Visita Bolivia en ocasiones especiales y con un espacio de tres a cinco años. Su familia (que es tradicionalmente más extensa) reside en Cochabamba, y ellos lo esperan siempre con los brazos abiertos, mucha comida y un itinerario de actividades que ocupan casi todo el tiempo que él y su familia pasan allá.

Al preguntarle si acaso durante esos viajes se siente más como un extranjero en su propia tierra, responde que esa inquietud nunca se le había presentado.

–Ellos (su familia) me hacen sentir como si el tiempo no pasara –cuenta, afirmando que a pesar de las diferencias culturales evidentes entre Bolivia y el país donde ahora vive son notorias, la calidez que se siente al regresar proviene de las personas y no así del lugar como un espacio inanimado.

–Aprendí mucho durante el curso que tomé afuera.

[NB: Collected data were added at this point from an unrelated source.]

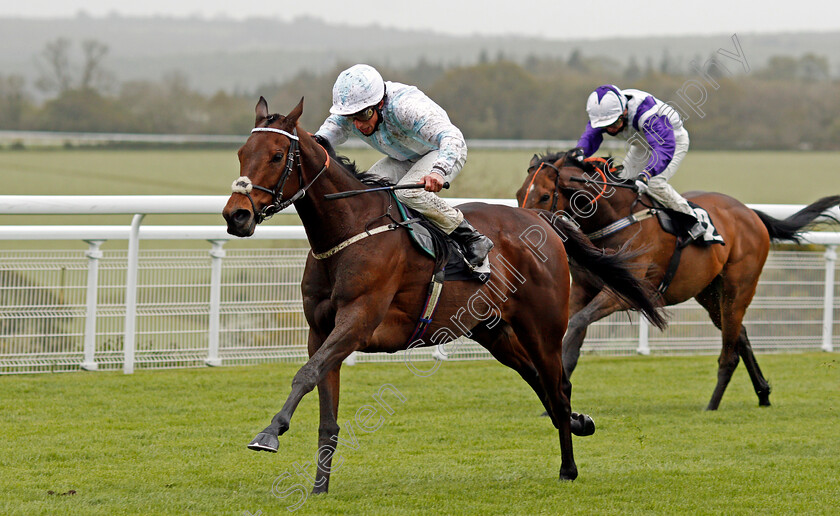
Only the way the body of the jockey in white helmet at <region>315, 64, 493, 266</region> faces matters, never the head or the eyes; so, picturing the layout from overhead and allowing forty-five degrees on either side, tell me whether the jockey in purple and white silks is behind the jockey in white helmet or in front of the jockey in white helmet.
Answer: behind

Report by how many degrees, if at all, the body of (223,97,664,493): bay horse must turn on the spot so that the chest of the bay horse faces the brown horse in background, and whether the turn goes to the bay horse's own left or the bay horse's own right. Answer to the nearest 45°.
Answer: approximately 180°

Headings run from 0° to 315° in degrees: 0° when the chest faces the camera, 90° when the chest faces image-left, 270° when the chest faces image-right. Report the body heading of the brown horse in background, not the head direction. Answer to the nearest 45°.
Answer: approximately 90°

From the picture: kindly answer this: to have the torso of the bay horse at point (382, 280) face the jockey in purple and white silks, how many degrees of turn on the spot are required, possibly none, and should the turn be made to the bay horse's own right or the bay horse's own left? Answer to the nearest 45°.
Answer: approximately 180°

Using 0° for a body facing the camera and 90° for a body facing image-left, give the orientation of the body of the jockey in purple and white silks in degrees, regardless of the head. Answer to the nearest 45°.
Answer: approximately 45°

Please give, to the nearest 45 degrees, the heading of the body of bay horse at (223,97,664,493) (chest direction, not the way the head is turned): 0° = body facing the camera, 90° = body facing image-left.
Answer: approximately 45°
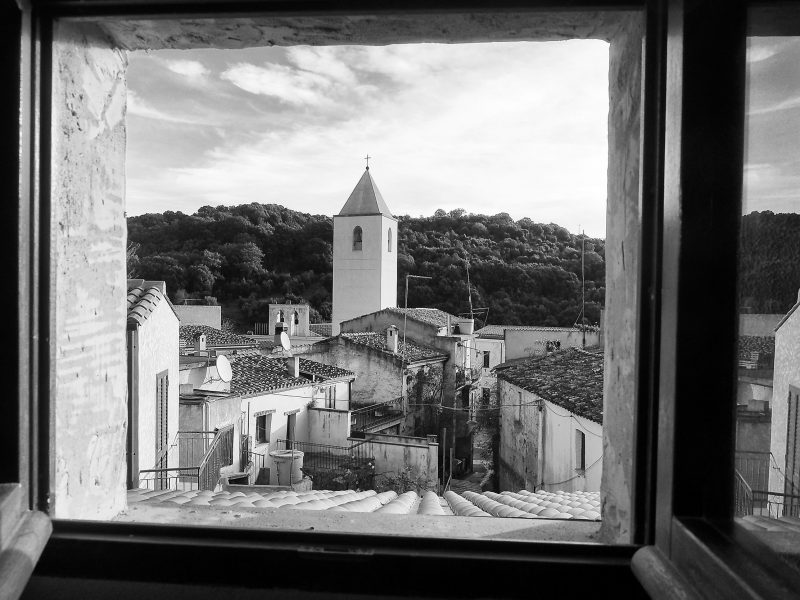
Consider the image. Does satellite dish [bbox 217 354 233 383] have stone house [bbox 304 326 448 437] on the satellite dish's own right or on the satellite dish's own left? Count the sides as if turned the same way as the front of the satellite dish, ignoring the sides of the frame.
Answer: on the satellite dish's own left

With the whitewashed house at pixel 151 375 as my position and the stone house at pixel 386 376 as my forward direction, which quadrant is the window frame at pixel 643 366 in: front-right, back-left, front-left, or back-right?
back-right

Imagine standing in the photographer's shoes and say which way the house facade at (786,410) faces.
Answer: facing the viewer and to the left of the viewer

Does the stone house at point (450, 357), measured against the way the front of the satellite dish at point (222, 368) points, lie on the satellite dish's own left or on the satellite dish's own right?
on the satellite dish's own left

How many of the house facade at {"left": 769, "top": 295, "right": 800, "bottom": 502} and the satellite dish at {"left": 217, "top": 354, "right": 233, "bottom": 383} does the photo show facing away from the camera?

Me di cuenta de que, para ser una buena profesional y científica, primero debemos ser buenas personas, y que hace falta inspirar a muchas personas del mismo modo, hacerles entender que nuestro trabajo va más allá que las paredes de un aula –es el aprendizaje que nos comparte Rhayza, recordando con cariño aquella experiencia y cumpliendo actualmente con sus palabras, pues regresó a Bolivia con renovada energía.

Regresar suele ser la incógnita más grande para todos aquellos que eligieron quedarse afuera. Nicole expresa que aún le faltan objetivos por cumplir allá y está motivada a conseguirlos. Carlos Miguel ha establecido un nuevo hogar para sí mismo y su trabajo. Félix ni siquiera debe enfrentarse a la posibilidad de un retorno cuando su familia se ha convertido en sus nuevas raíces. Isabel espera que su familia se una a su aventura, estén en donde estén.

Cuando la añoranza nos hace preguntar “¿Te puedo llamar?”, no hay ningún motivo para creer que estamos más cerca de nuestros seres queridos a través de mensajes de texto, emojis o notas de voz. Hace falta escucharnos, reír, llorar, incluso vernos a través de la pantalla tal como somos para que la distancia que existe entre nosotros se mida únicamente en kilómetros, y no en silencios.